Other important limitations should be considered for correctly interpreting the data derived from the present study. First, the presence of osteoporosis was not required for trial eligibility. The vast majority of the included studies lasted less than 2 years, whereas conventional osteoporosis studies usually extend over a 3-year period. We here report that the effects of TRT increased as a function of trial duration. Hence, it is possible that TRT effect on bone would be even more evident if conducted for a longer time, in particular when enrolling patients with osteopenia/osteoporosis. Therefore, large placebo-controlled RCTs conducted with a follow-up longer than 2 years are advisable. Significant heterogeneity among studies was detected, which reflects the differences observed in population characteristics and type of T preparation used.

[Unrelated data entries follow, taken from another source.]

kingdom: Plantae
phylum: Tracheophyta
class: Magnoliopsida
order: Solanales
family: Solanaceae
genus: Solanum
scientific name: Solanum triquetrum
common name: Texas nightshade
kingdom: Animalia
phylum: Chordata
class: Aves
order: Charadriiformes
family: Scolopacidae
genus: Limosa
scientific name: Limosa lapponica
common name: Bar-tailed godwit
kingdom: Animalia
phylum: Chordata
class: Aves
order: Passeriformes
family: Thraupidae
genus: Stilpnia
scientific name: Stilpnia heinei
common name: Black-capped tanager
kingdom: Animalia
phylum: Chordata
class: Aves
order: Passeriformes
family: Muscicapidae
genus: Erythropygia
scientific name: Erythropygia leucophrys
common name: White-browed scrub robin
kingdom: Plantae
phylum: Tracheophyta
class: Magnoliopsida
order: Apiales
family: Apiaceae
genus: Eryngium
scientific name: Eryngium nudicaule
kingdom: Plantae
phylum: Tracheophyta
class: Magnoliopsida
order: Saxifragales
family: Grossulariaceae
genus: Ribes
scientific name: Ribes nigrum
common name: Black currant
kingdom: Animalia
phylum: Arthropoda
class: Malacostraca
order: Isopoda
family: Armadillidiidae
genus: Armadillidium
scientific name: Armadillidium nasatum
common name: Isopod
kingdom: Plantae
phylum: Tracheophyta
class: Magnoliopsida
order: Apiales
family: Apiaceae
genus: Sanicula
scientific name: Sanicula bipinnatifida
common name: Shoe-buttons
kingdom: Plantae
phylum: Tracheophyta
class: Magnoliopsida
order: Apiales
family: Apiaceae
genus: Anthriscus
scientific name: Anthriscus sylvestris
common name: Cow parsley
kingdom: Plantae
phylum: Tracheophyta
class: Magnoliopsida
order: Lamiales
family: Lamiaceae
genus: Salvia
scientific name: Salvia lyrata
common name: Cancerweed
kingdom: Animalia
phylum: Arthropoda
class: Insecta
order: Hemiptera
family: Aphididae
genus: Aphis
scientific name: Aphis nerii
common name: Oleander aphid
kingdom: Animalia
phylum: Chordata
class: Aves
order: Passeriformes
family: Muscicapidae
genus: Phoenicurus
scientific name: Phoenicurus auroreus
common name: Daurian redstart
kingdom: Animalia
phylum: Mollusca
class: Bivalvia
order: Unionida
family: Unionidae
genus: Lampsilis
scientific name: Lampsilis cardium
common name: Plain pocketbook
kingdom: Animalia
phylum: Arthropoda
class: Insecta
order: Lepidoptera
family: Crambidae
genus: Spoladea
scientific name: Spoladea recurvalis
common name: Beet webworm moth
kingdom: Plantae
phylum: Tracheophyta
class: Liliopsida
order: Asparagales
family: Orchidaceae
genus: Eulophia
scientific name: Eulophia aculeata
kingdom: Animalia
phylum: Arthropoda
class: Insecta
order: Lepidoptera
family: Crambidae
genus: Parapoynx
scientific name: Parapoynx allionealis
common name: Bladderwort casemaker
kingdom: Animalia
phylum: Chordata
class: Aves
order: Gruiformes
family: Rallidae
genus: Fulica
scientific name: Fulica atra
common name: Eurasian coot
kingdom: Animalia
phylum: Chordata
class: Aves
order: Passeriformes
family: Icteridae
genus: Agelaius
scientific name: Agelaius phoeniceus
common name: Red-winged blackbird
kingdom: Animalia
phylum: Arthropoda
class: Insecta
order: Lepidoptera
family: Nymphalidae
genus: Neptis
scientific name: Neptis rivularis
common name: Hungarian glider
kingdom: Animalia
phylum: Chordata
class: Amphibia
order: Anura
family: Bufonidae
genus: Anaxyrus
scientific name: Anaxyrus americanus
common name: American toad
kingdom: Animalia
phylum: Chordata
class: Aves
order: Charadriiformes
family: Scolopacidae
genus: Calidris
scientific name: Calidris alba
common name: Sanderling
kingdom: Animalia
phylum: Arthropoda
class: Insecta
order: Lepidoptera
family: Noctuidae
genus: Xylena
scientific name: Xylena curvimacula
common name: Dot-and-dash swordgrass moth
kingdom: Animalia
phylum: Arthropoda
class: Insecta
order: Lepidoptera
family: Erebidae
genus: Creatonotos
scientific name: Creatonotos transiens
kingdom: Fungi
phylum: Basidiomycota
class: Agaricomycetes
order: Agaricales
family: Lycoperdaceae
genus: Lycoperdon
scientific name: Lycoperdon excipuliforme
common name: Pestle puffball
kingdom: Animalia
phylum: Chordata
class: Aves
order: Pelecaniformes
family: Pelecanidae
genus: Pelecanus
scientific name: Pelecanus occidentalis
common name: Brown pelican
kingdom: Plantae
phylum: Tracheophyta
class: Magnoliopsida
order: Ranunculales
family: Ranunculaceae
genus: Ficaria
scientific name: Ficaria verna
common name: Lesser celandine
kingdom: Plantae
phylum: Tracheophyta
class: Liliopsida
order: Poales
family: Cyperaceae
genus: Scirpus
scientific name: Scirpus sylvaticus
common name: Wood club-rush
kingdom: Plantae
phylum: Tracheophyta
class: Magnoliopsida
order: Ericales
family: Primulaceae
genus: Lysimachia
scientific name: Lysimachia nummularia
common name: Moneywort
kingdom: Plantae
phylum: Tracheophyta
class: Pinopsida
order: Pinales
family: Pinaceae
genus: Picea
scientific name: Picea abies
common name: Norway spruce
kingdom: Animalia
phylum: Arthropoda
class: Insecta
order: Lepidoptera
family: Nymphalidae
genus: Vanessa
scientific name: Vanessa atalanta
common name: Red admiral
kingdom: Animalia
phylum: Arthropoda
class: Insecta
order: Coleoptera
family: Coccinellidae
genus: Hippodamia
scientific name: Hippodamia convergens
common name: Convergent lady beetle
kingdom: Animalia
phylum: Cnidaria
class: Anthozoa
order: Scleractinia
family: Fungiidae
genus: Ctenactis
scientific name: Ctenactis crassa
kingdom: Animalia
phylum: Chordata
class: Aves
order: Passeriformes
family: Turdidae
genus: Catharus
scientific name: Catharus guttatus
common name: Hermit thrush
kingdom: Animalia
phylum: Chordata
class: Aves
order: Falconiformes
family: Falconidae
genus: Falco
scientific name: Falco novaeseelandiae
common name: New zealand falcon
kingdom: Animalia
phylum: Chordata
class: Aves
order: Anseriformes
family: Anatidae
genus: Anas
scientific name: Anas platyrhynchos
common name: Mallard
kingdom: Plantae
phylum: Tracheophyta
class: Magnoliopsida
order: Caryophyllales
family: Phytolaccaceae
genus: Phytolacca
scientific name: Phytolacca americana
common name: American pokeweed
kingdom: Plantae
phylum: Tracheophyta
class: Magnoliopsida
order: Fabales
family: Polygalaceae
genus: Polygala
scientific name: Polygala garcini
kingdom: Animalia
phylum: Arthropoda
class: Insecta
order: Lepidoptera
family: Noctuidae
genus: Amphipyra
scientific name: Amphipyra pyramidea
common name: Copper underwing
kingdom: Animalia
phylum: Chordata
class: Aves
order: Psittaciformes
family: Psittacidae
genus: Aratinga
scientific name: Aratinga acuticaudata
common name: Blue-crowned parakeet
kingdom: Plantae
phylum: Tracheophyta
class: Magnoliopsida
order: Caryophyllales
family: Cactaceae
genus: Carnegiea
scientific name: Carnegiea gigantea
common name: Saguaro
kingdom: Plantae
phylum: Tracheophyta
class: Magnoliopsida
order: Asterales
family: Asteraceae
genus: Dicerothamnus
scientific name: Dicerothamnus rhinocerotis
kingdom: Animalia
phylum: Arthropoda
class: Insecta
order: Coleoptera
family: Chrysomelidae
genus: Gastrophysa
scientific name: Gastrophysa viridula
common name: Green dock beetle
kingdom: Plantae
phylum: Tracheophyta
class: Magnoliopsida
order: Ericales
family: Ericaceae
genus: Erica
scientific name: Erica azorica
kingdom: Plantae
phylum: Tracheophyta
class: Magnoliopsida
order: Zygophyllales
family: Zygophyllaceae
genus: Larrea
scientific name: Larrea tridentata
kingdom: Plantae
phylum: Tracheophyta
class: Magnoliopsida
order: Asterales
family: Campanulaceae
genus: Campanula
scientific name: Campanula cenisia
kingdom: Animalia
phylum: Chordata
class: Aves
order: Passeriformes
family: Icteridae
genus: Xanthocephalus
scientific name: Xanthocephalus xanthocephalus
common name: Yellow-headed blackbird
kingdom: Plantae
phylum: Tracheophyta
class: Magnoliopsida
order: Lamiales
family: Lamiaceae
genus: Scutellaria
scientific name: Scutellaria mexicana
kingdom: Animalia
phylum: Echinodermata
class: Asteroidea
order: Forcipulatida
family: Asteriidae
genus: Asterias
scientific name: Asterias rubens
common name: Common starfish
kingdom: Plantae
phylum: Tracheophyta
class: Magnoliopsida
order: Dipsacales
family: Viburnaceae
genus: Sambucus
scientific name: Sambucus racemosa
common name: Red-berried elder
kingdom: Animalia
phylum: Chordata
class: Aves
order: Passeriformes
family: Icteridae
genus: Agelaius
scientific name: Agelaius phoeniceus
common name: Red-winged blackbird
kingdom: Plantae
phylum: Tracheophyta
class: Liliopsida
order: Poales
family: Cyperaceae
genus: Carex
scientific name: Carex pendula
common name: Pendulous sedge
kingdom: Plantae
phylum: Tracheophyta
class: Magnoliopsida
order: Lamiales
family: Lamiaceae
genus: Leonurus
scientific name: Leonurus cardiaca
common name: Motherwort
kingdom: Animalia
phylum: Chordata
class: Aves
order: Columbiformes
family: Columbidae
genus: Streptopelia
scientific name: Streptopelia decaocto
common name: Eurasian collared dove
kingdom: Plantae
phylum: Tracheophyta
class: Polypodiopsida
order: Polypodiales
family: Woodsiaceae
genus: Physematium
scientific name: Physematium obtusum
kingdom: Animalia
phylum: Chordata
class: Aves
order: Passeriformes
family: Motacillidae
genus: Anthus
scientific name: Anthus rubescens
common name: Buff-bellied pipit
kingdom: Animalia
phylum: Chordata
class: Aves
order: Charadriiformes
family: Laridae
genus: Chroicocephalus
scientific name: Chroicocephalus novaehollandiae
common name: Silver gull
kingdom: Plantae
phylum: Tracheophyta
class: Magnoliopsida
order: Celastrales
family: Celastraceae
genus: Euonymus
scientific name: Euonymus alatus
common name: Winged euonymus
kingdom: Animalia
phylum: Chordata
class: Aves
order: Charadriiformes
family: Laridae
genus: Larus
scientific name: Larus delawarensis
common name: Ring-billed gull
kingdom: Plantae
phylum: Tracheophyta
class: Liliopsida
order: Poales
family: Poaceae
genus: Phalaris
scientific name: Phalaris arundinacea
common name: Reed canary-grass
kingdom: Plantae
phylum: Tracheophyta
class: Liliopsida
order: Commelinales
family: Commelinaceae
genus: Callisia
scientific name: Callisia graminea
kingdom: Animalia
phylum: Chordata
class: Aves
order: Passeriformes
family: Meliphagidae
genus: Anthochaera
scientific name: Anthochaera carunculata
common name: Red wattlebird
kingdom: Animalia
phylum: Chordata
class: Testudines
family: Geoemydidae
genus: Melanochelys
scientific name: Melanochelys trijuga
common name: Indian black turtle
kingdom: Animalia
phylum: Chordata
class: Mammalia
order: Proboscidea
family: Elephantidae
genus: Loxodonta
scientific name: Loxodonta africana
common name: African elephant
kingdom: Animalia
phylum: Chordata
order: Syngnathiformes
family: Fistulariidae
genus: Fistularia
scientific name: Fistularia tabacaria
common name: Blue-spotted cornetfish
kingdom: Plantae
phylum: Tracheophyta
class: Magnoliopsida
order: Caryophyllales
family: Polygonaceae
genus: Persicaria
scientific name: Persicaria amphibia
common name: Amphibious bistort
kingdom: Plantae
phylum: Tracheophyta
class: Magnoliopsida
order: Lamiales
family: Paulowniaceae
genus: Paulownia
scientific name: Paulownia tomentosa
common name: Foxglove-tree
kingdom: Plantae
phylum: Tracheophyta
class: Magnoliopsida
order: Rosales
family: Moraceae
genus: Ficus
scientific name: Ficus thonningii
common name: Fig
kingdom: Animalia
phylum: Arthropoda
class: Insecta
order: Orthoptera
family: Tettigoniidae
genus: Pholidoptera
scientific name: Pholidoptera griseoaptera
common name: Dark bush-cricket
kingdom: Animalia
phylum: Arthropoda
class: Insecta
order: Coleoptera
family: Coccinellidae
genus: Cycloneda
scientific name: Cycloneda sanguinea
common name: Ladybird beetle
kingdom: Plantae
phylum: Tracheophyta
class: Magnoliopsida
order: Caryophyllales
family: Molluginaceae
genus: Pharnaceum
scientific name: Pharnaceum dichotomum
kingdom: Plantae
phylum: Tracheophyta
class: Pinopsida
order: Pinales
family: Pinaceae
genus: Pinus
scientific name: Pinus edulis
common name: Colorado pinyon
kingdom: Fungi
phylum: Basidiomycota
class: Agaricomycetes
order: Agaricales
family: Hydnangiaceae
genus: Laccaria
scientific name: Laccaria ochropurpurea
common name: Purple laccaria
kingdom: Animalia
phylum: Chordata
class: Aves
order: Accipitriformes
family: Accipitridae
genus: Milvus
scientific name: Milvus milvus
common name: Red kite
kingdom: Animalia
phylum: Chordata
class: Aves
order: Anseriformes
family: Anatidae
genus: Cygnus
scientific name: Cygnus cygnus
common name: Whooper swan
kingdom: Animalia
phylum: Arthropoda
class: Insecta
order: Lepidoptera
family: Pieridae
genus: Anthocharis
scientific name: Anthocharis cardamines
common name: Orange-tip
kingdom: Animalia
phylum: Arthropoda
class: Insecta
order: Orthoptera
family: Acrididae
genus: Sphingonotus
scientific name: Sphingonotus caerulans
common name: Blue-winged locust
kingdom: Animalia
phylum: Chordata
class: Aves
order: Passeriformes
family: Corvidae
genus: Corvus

Available data were insufficient for investigating the effect of different T preparations on aBMD outcome in hypogonadal subjects or to perform other subgroup analyses to explain reasons for heterogeneity in results. No information regarding the type of DM and the influence of hypoglycemic drugs was available. Considering the limited numbers of available studies, even a few outliers could produce relevant deviations of estimates; for example, the effect of TRT on femoral BMD in RCTs was largely driven by three trials. Finally, several life-style behaviors such as smoking, alcohol consumption, type of diet and level of physical activity can modulate BMD as well as TRT outcomes. Unfortunately, no sufficient information on the latter parameters was available. Similarly, the use of exercise, as well as the concomitant use of phosphodiesterase type 5 inhibitor (PDE5i) and other drugs, can modulate the aromatase activity, [96] resulting in a further possible source of bias.

Although this meta-analysis showed positive effects of TRT on bone health, several aspects should be considered in further studies dealing with osteoporosis in hypogonadal men: estimation of fractures and fracture risk, combined effect of TRT and antiresorptive drugs and vitamin D and calcium supplementation, skeletal muscle mass and strength, type and duration of TRT [6].

Conclusions

Taken together, these data showed that TRT in hypogonadal patients could inhibit bone resorption and increase bone mass. This is particularly evident at the lumbar spine level and when the duration of TRT lasts long enough to allow the anabolic effect of testosterone and estrogens on bone metabolism to take place. However, whether or not TRT is associated with a decreased risk of bone fractures remains to be established. This is particularly relevant in the diabetic population, where there is the need to decrease the risk factors for fragility fractures, because of reduced skeletal strength and increased cortical porosity. Considering that positive effects of TRT are particularly evident in the diabetic population, the present study offers new arguments in support of screening for hypogonadism in diabetes and, if detected, for an appropriate androgen replacement.